Sehari-hari, saya bekerja mulai pukul 7.15 sampai 12.30 WIT. Tugas saya sebagai penjaga perpustakaan, antara lain membersihkan ruangan perpustakaan, mengatur buku di rak, membuat jadwal kunjungan, membuat nomor buku, dan membuat kartu peminjaman.
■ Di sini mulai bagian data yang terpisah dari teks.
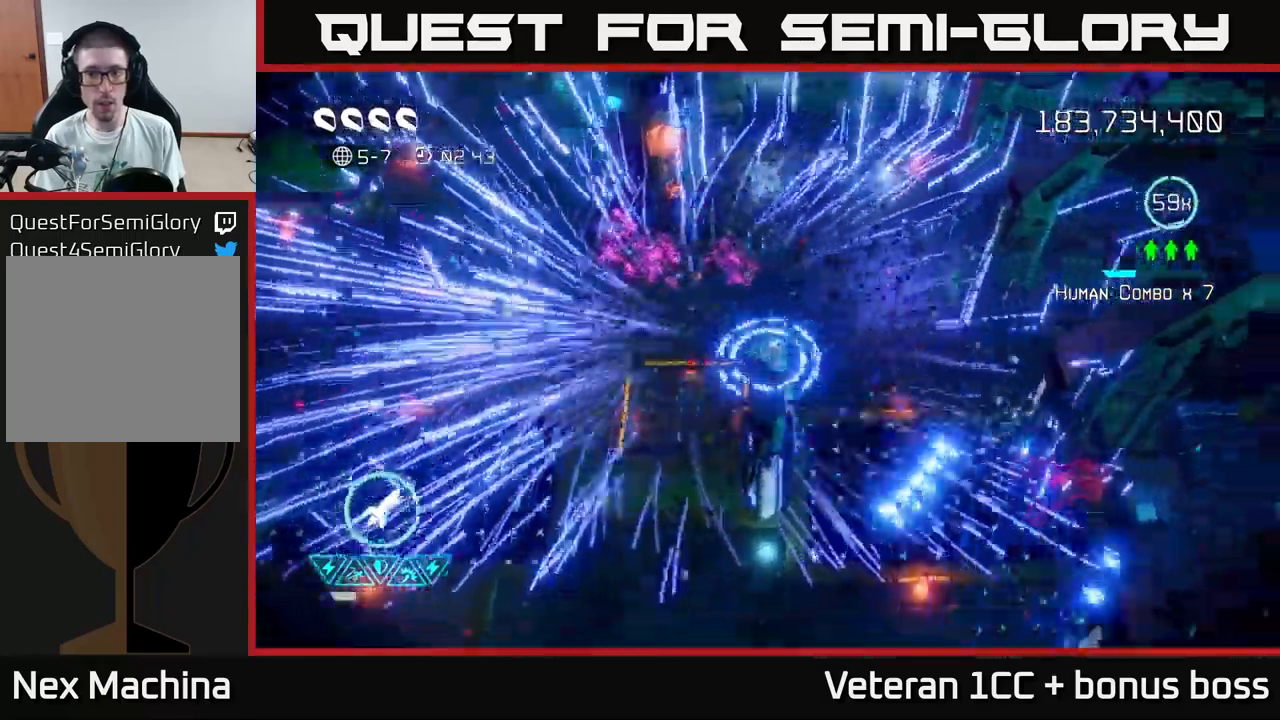
{"buttons": [], "left_stick": "center", "right_stick": "center", "events": [[200, "left_stick", "down-right"], [250, "L2", "down"], [333, "left_stick", "down"], [350, "L2", "up"], [417, "right_stick", "center"], [450, "left_stick", "center"]]}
Suatu hari, ada guru yang absen, saya pun menggantikannya.

Anak-anak Banda Belajar Yoga
Sukarelawan dari Heka Leka Ambon, memberi pelajaran yoga kepada anak-anak Banda Neira. (Feri Latief)

Inilah kali pertama saya menjadi guru SDN 247. Ternyata, seru juga. Banyak pengalaman yang tak terlupakan, baik saat berkegiatan di dalam maupun luar kelas. Seringkali saya dibuat takjub dengan polah dan tingkah para murid. Selalu ada saja kejutan dari para bocah kecil alias bocil, dari yang membuat saya terbahak sampai terharu.

Saya juga sempat terheran-heran saat mendengar pengakuan dari para bocil. Ternyata selama ini mereka tidak tahu tentang buku paket. Yang mereka tahu hanya buku besar (Lembar Kerja Siswa atau LKS) dan buku kecil (buku tulis). Meski tanpa buku cetak, mereka mampu menjawab pertanyaan atau soal tertulis yang saya berikan.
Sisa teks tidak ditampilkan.